Когда началась Блокада, я навсегда перестал смеяться – эти слова автора идут сразу вслед за прологом и предваряют первую главу. А мальчику было-то всего десять лет…
Книг о блокаде Ленинграда написано великое множество. Едва ли не каждый выживший или вырвавшийся брался за перо – и все равно мы, не пережившие эту трагедию, полностью представить ее себе не в силах. Тем драгоценнее для нас каждая деталь воспоминаний очевидца – нет, свидетеля! – потому что пока по земле ходит хоть один из них, тех, – суд еще не окончен…
Опыт Ивана Ильина определенным образом уникален – потому что это история не просто блокадного – разучившегося смеяться навсегда – мальчика, но также и маленького солдата, приемного сына пусть не полка, но батальона. В книге мы видим не пассивное страдание, не описание попыток выжить любой ценой – а жизнь деятельную, что прямо-таки удивительно, когда вспоминаешь о возрасте героя книги. Такие маленькие дети обычно полностью зависимы от родителей – а мальчик Ваня убегает на фронт, да еще и ухитряется приносить там ежедневную реальную пользу и даже совершить подвиг: под огнем противника отнести записку на батарею, ошибочно стреляющую по своим…
Ваня не смеется – но он и не плачет, а также, кажется, ничего не боится.

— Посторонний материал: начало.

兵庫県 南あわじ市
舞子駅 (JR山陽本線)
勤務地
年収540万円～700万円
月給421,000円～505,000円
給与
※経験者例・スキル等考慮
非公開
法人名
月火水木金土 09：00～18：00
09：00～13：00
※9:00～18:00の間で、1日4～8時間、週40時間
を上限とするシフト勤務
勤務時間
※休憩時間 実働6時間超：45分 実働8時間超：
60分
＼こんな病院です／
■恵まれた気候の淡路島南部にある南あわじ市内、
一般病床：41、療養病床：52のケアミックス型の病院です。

В книге есть одна странная особенность: автор почти не описывает эмоций – ни Ваниных (своих), ни чужих. Редко у него люди не зло ругаются (дядя Гриша, обнаруживший сбежавшего «на войну» Ваню в машине), грустно улыбаются (офицеры, отсылающие продукты родным, но уверенные, что те их не получат) и тихо плачут (соседка умершей семьи комбата). Сам же Ваня не цепенеет от ужаса, когда снаряд попадает в ларек, от которого он только что отошел, не падает с визгом на землю, когда другой снаряд рассекает надвое козырек его кепки, и боится лишь споткнуться на темной лестнице о труп соседа, но мысль о том, что мертвец в подъезде – сам по себе уже есть запредельный кошмар, даже не приходит ему в голову… При переезде через Ладогу, когда другая машина с людьми соскользнула в полынью, и все стали тонуть в ледяной воде – «вперемежку узлы, чемоданы, старики, дети, женщины» – он просто «смотрел назад на то, как барахтаются в воде тонущие люди»… Дальше – больше: десятилетний ребенок, когда в эвакопоезде у него умер младший братишка Вовка, «положил его труп на платформу на станции Воскресенск» – кстати, этот самый «труп» – и название городка, где его оставили… Вот где Пасха-то, а ведь не каждый и заметит… И в довершение автор почти эпически-спокойно вспоминает: «…я стал договариваться с соседями, чтобы они помогли мне вынести из вагона маму, когда она умрет». Заметьте: не если, а когда… Это что же должно было произойти с ребенком, едва вышедшим из младшего школьного возраста, чтобы он стал – железный? каменный? Или что для этого нужно было с ним сделать? Ильин пишет: «Мне было десять лет, но мое детство кончилось» – да, конечно, но не только это.
Это какие-то другие были люди – вот, в чем все дело. Люди, которые могли взять и пойти в Эрмитаж, чтобы лишний раз увидеть его шедевры, пока их не вывезли из города, который вот-вот может быть разрушен дотла, а сами они – замучены или убиты. Люди, долго молившиеся перед едой, а потом степенно евшие непонятное хлебово из одной миски, «стараясь уступить соседу лишнюю ложку» (староверы, приютившие на ночь Ваню)… И всех этих людей – а также комбата, так и не узнавшего о смерти всей своей семьи по причине смерти собственной, и раненого солдата, не позволившего Ване перевязать свои раны, пока тот не отнесет записку на батарею, а потом еще его же и утешавшего, и даже деда автора – Адольфа – перед смертью проклявшего своего ненавистного тезку, – всех их мы не имеем права забыть.